CSS outages - Any traffic from or to the web servers will fail during the outage. For example, if the test-css is out, all test VIPs and test servers will be unavailable, but all production VIPs and production web servers will be unaffected. Similarly, in the above scenario, all database and desktop traffic will be unaffected. Note that some non web-server applications that reside on both the production and test tiers will also be impacted by a CSS outage. These include:
- CMAN (dbcons-t1.rutgers.edu)
- SFTP (stage.ess.rutgers.edu)
- SMTP (smtp.ess.rutgers.edu)
- Data at Rest (dar.rutgers.edu)
- Mainframe 3270 emulation (rutadmin.rutgers.edu)
- CMAN (dbcons-t2.rutgers.edu)
- Mainframe 3270 emulation (test-rutadmin.rutgers.edu)
- CVS sftp (cvs.ess.rutgers.edu)
All work performed on the networks for which ESS-NSSG is responsible is conducted as a form of maintenance. This work may or may not result in a disruption of service, depending on the scope of the activity. There are two types of maintenance activities:
Scheduled Maintenance - Proactive work to address service enhancements or changes, architecture modifications, infrastructure upgrades, equipment replacement or reconfiguration, etc. Regularly scheduled maintenance occurs as follows:
Production Network Maintenance (devices which could potentially affect production services)
- Tuesday mornings between 0700 and 0800
- Thursday mornings between 0700 and 0800
- Thursday evenings between 1700 and 2200
Development/Test Network Maintenance (devices which could potentially affect Dev/Test and internal ESS systems)
- Tuesday mornings between 0700 and 0800
- Thursday mornings between 0700 and 0800
- Thursday afternoon between 1200 and 1300
Emergency Maintenance - Reactive or proactive work to address an extant service disruption or credible threat thereof. This includes responding to power failures, device failures, security vulnerabilities, etc. While these activities will be announced and consideration given to lead time, remediation of disruptions or mitigation of credible threats will receive precedence.
All disruptions and maintenance activities are communicated to ESS staff. NSSG staff will provide an electronic notification regarding scheduled maintenance on the Friday prior to the week of scheduled maintenance. Scheduled maintenance will also be announced at the regular Weekly Review Meetings (held the first business day of each week). It is the responsibility of the ESS Service Manager(s) to disseminate scheduled maintenance announcements to parties outside ESS if need be (ex. Business users which may be affected).
Announcements attempt to clearly indicate the nature of the event, and where practical, include a summary of the event, network status, start time and end times, and the list of affected devices and/or services. Announcements regarding the activities occurring on the network will take place before and after an action has taken place. The following is a list of announcements that take place prior to activity:
Regularly Scheduled Maintenance Announcement - Made in advance of work to be performed. An initial announcement will be made on the Friday prior to the work date. A second announcement will be at the regular Weekly Review Meetings.

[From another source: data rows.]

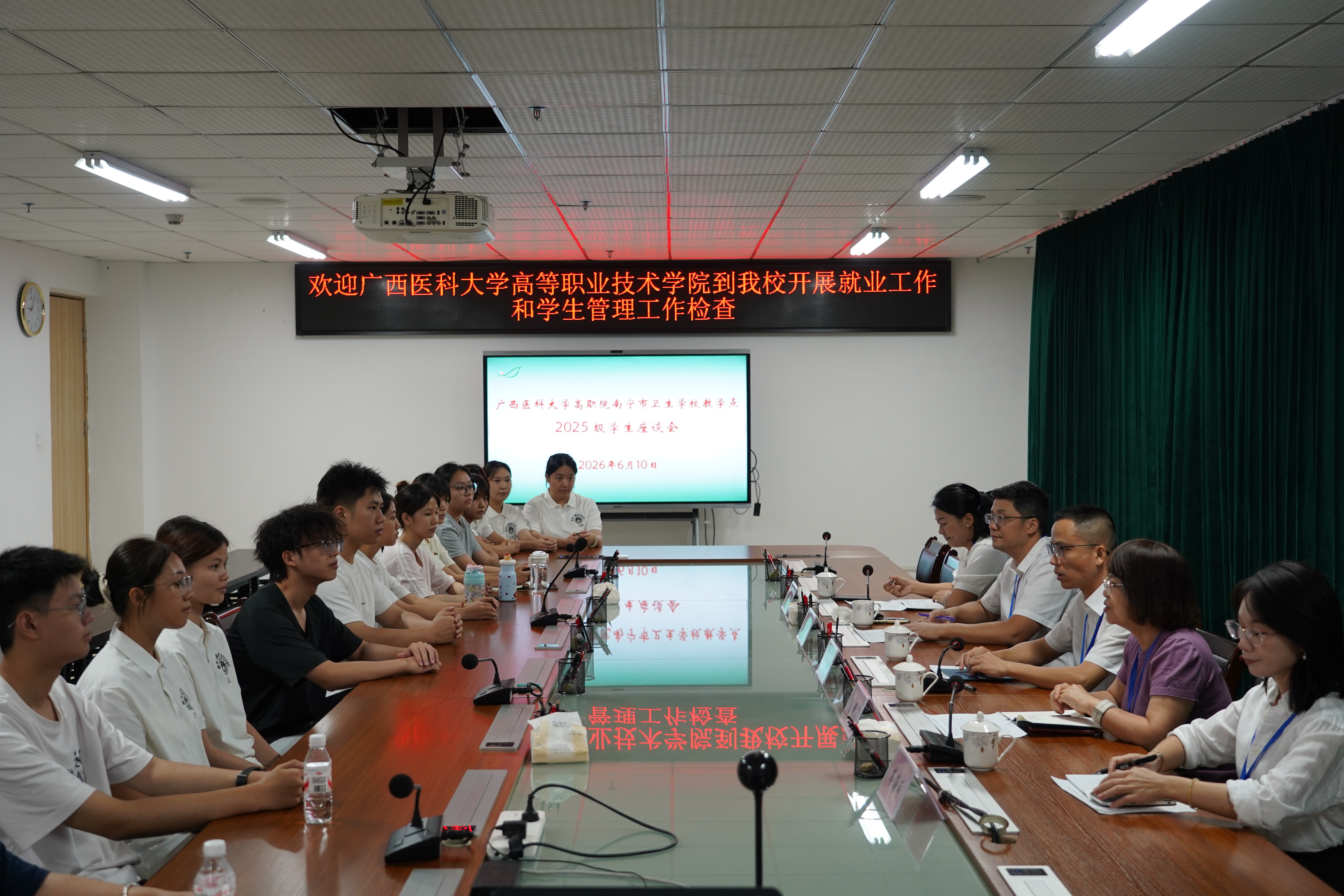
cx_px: 672
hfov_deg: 47.4
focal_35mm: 41
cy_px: 448
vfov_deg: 32.6
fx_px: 1531
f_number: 4
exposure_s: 1/100
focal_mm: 41
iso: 1000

Emergency Maintenance - Made when a credible threat of disruption in service requires work to be performed on a network or service. The announcement will be made upon determining the work necessary to restore the network to normal operation.

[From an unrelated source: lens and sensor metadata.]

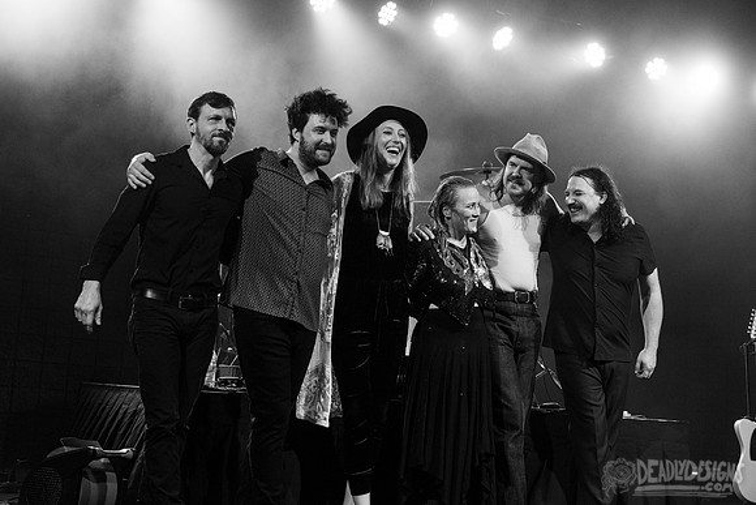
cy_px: 257
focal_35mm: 64
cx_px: 461
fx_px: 1352
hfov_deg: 31.1
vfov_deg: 21.1
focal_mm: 52
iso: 2000
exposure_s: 1/640
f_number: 3.5
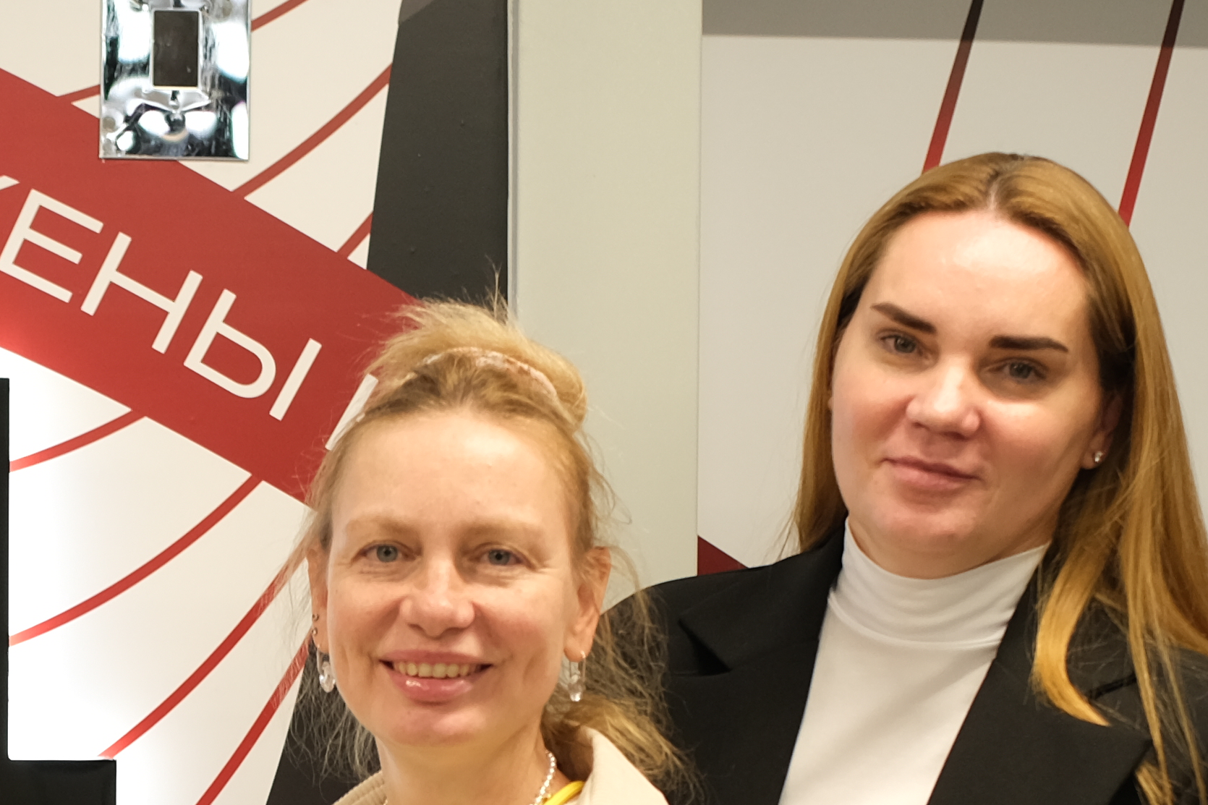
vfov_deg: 9.5
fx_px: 4764
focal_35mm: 142
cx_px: -163
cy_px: 1016
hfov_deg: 14.1
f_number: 1.7
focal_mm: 25
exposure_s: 1/180
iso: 320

The following is a list of announcements that take place once maintenance or a disruption has been resolved:
Resolved Maintenance Announcement - Made when scheduled work has been completed.
Resolved Disruption Announcement - Made when a degradation or outage is resolved. A final notice will be sent to communicate that the network has returned to normal operation.
As with any scheduled maintenance, it is the responsibility of the ESS Service Manager(s) to determine and coordinate testing of services upon completion of the maintenance window(s). NSSG recommends that the testing takes place as soon as practical.